● **Request**
Would you please output all the records exactly as given? Pictures should not appear in the copy.

● **Records for this exercise**
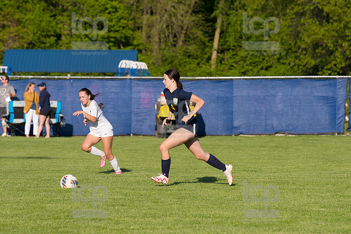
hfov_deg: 7.6
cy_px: 117
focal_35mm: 270
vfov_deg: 5.1
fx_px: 2631
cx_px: 176
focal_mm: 180
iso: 250
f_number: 5.6
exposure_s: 1/1600
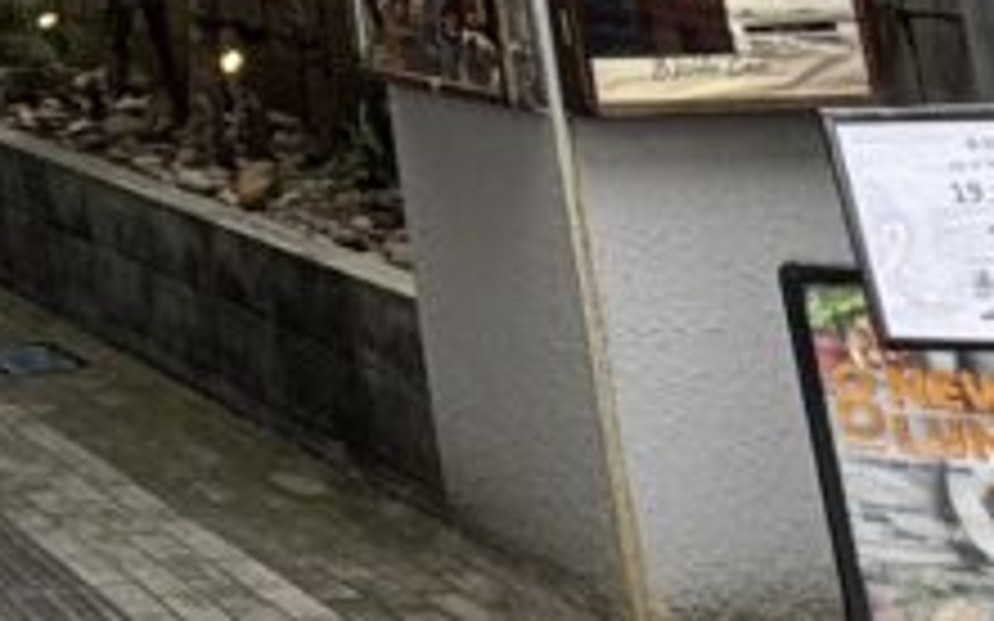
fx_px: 2329
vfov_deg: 12.2
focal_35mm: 86
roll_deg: +2.4
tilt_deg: +18.1
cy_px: -855
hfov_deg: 19.5
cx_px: -675
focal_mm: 2.22
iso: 50
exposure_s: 1/99
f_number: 2.2
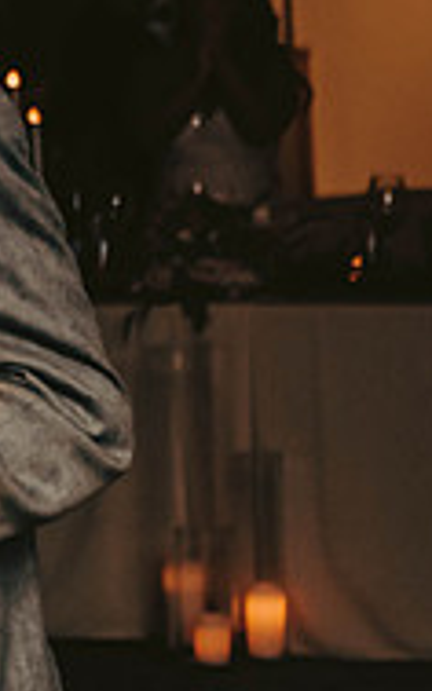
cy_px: 287
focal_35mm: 219
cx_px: -505
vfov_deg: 9.6
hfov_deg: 5.8
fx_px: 4129
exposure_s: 1/200
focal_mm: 70
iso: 2000
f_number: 3.2
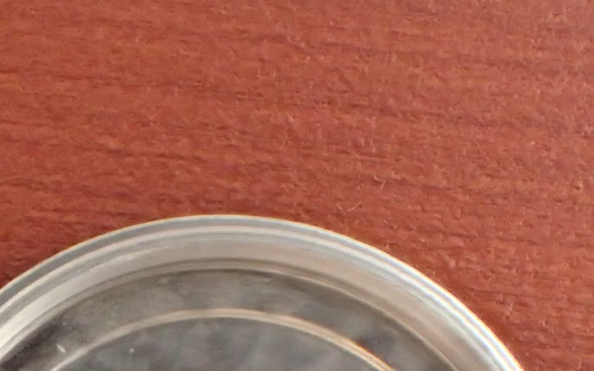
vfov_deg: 10.6
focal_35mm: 119
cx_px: -195
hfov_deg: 16.5
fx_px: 1927
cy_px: 546
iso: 1250
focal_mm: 7.34
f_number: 4
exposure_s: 1/40
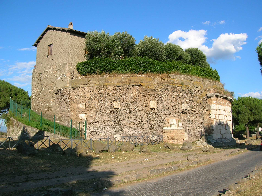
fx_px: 257
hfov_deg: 54.0
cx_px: 131
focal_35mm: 34
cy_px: 98
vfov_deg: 41.7
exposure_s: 1/344
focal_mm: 5.7
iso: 50
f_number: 4.9
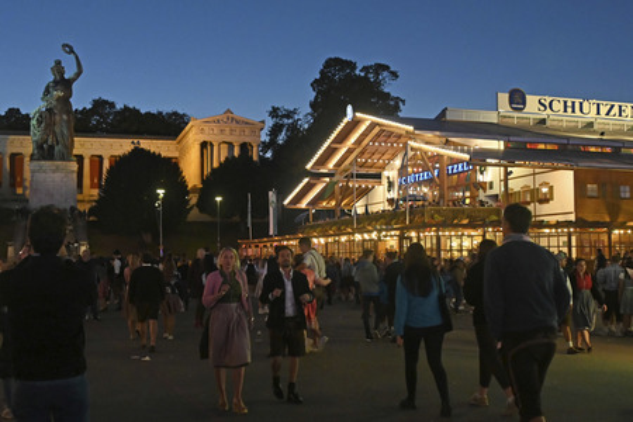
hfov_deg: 46.4
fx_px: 738
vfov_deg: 31.9
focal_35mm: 42
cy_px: 211
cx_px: 316
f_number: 5.6
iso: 5000
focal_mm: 28
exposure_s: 1/125
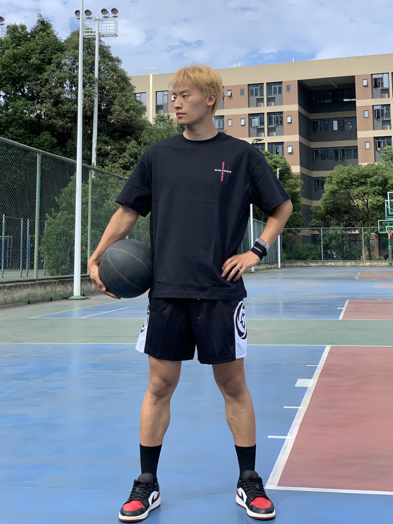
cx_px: 196
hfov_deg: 28.0
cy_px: 262
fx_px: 787
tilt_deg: +1.3
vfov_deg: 36.8
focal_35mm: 52
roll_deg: +1.1
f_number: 2.4
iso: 16
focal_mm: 6
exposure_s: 1/585
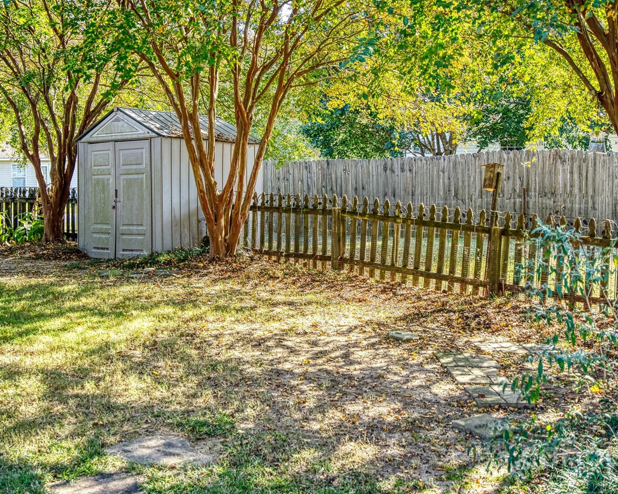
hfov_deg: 39.5
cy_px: 200
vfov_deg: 32.0
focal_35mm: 47
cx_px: 323
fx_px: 859
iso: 640
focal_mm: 35
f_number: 4
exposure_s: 1/40
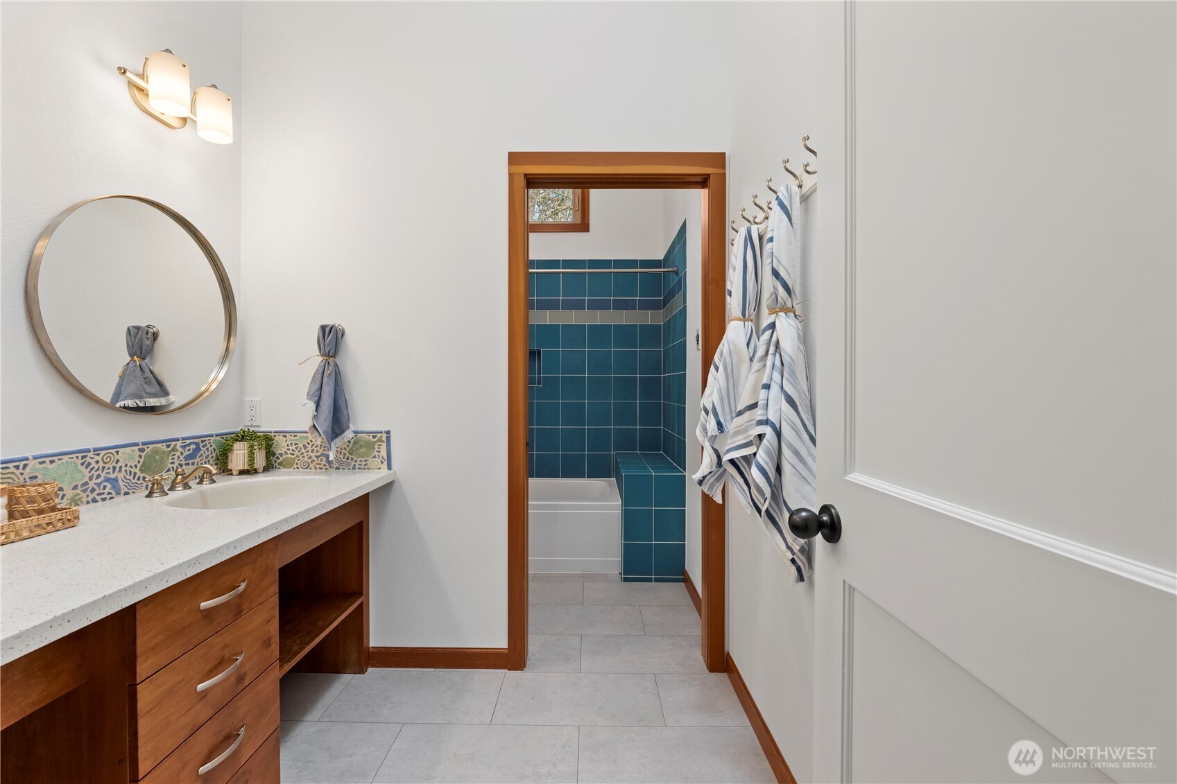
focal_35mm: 14
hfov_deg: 104.3
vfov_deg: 81.2
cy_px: 392
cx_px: 588
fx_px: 458
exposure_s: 1/60
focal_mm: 14
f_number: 8
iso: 4000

● **Expected answer**
hfov_deg: 7.6
cy_px: 117
focal_35mm: 270
vfov_deg: 5.1
fx_px: 2631
cx_px: 176
focal_mm: 180
iso: 250
f_number: 5.6
exposure_s: 1/1600
fx_px: 2329
vfov_deg: 12.2
focal_35mm: 86
roll_deg: +2.4
tilt_deg: +18.1
cy_px: -855
hfov_deg: 19.5
cx_px: -675
focal_mm: 2.22
iso: 50
exposure_s: 1/99
f_number: 2.2
cy_px: 287
focal_35mm: 219
cx_px: -505
vfov_deg: 9.6
hfov_deg: 5.8
fx_px: 4129
exposure_s: 1/200
focal_mm: 70
iso: 2000
f_number: 3.2
vfov_deg: 10.6
focal_35mm: 119
cx_px: -195
hfov_deg: 16.5
fx_px: 1927
cy_px: 546
iso: 1250
focal_mm: 7.34
f_number: 4
exposure_s: 1/40
fx_px: 257
hfov_deg: 54.0
cx_px: 131
focal_35mm: 34
cy_px: 98
vfov_deg: 41.7
exposure_s: 1/344
focal_mm: 5.7
iso: 50
f_number: 4.9
hfov_deg: 46.4
fx_px: 738
vfov_deg: 31.9
focal_35mm: 42
cy_px: 211
cx_px: 316
f_number: 5.6
iso: 5000
focal_mm: 28
exposure_s: 1/125
cx_px: 196
hfov_deg: 28.0
cy_px: 262
fx_px: 787
tilt_deg: +1.3
vfov_deg: 36.8
focal_35mm: 52
roll_deg: +1.1
f_number: 2.4
iso: 16
focal_mm: 6
exposure_s: 1/585
hfov_deg: 39.5
cy_px: 200
vfov_deg: 32.0
focal_35mm: 47
cx_px: 323
fx_px: 859
iso: 640
focal_mm: 35
f_number: 4
exposure_s: 1/40
focal_35mm: 14
hfov_deg: 104.3
vfov_deg: 81.2
cy_px: 392
cx_px: 588
fx_px: 458
exposure_s: 1/60
focal_mm: 14
f_number: 8
iso: 4000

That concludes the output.